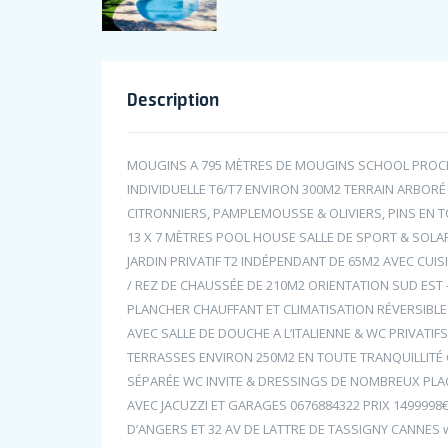
Description
MOUGINS A 795 MÈTRES DE MOUGINS SCHOOL PROCHE
INDIVIDUELLE T6/T7 ENVIRON 300M2 TERRAIN ARBORÉ
CITRONNIERS, PAMPLEMOUSSE & OLIVIERS, PINS EN T
13 X 7 MÈTRES POOL HOUSE SALLE DE SPORT & SOLA
JARDIN PRIVATIF T2 INDÉPENDANT DE 65M2 AVEC CUI
/ REZ DE CHAUSSÉE DE 210M2 ORIENTATION SUD EST
PLANCHER CHAUFFANT ET CLIMATISATION RÉVERSIBL
AVEC SALLE DE DOUCHE A L’ITALIENNE & WC PRIVAT
TERRASSES ENVIRON 250M2 EN TOUTE TRANQUILLITÉ 
SÉPARÉE WC INVITE & DRESSINGS DE NOMBREUX PLA
AVEC JACUZZI ET GARAGES 0676884322 PRIX 1499998
D’ANGERS ET 32 AV DE LATTRE DE TASSIGNY CANNES 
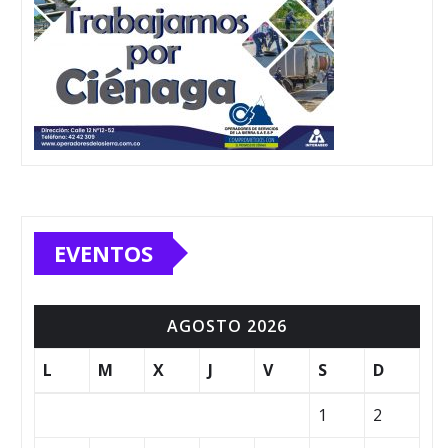
EVENTOS
AGOSTO 2026
L
M
X
J
V
S
D
1
2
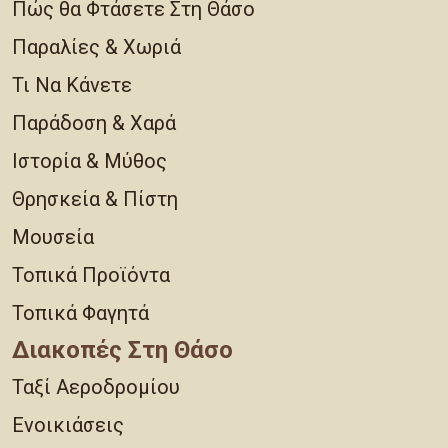
Πώς θα Φτάσετε Στη Θάσο
Παραλίες & Χωριά
Τι Να Κάνετε
Παράδοση & Χαρά
Ιστορία & Μύθος
Θρησκεία & Πίστη
Μουσεία
Τοπικά Προϊόντα
Τοπικά Φαγητά
Διακοπές Στη Θάσο
Ταξί Αεροδρομίου
Ενοικιάσεις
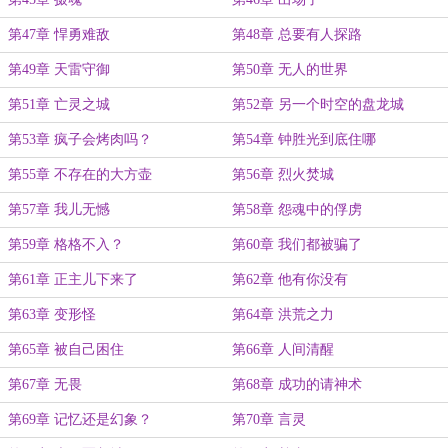
第47章 悍勇难敌
第48章 总要有人探路
第49章 天雷守御
第50章 无人的世界
第51章 亡灵之城
第52章 另一个时空的盘龙城
第53章 疯子会烤肉吗？
第54章 钟胜光到底住哪
第55章 不存在的大方壶
第56章 烈火焚城
第57章 我儿无憾
第58章 怨魂中的俘虏
第59章 格格不入？
第60章 我们都被骗了
第61章 正主儿下来了
第62章 他有你没有
第63章 变形怪
第64章 洪荒之力
第65章 被自己困住
第66章 人间清醒
第67章 无畏
第68章 成功的请神术
第69章 记忆还是幻象？
第70章 言灵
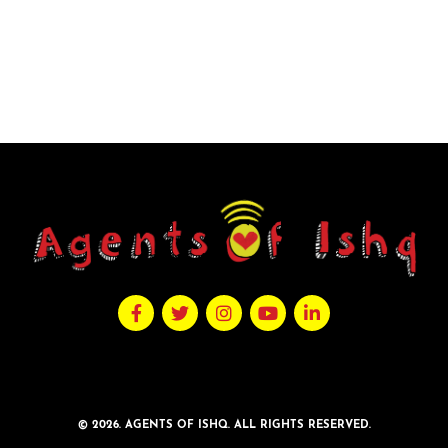
© 2026. AGENTS OF ISHQ. ALL RIGHTS RESERVED.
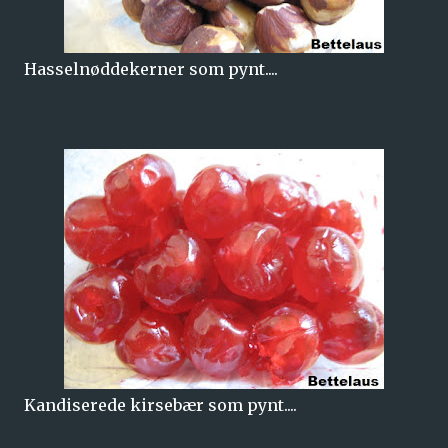
Hasselnøddekerner som pynt....
Kandiserede kirsebær som pynt....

[Brief]: Set the records down again exactly, with no pictures.

[Solution for this problem]:
Description
MOUGINS A 795 MÈTRES DE MOUGINS SCHOOL PROCHE
INDIVIDUELLE T6/T7 ENVIRON 300M2 TERRAIN ARBORÉ
CITRONNIERS, PAMPLEMOUSSE & OLIVIERS, PINS EN T
13 X 7 MÈTRES POOL HOUSE SALLE DE SPORT & SOLA
JARDIN PRIVATIF T2 INDÉPENDANT DE 65M2 AVEC CUI
/ REZ DE CHAUSSÉE DE 210M2 ORIENTATION SUD EST
PLANCHER CHAUFFANT ET CLIMATISATION RÉVERSIBL
AVEC SALLE DE DOUCHE A L’ITALIENNE & WC PRIVAT
TERRASSES ENVIRON 250M2 EN TOUTE TRANQUILLITÉ 
SÉPARÉE WC INVITE & DRESSINGS DE NOMBREUX PLA
AVEC JACUZZI ET GARAGES 0676884322 PRIX 1499998
D’ANGERS ET 32 AV DE LATTRE DE TASSIGNY CANNES 
EVENTOS
AGOSTO 2026
L
M
X
J
V
S
D
1
2
Πώς θα Φτάσετε Στη Θάσο
Παραλίες & Χωριά
Τι Να Κάνετε
Παράδοση & Χαρά
Ιστορία & Μύθος
Θρησκεία & Πίστη
Μουσεία
Τοπικά Προϊόντα
Τοπικά Φαγητά
Διακοπές Στη Θάσο
Ταξί Αεροδρομίου
Ενοικιάσεις
第47章 悍勇难敌
第48章 总要有人探路
第49章 天雷守御
第50章 无人的世界
第51章 亡灵之城
第52章 另一个时空的盘龙城
第53章 疯子会烤肉吗？
第54章 钟胜光到底住哪
第55章 不存在的大方壶
第56章 烈火焚城
第57章 我儿无憾
第58章 怨魂中的俘虏
第59章 格格不入？
第60章 我们都被骗了
第61章 正主儿下来了
第62章 他有你没有
第63章 变形怪
第64章 洪荒之力
第65章 被自己困住
第66章 人间清醒
第67章 无畏
第68章 成功的请神术
第69章 记忆还是幻象？
第70章 言灵
© 2026. AGENTS OF ISHQ. ALL RIGHTS RESERVED.
Hasselnøddekerner som pynt....
Kandiserede kirsebær som pynt....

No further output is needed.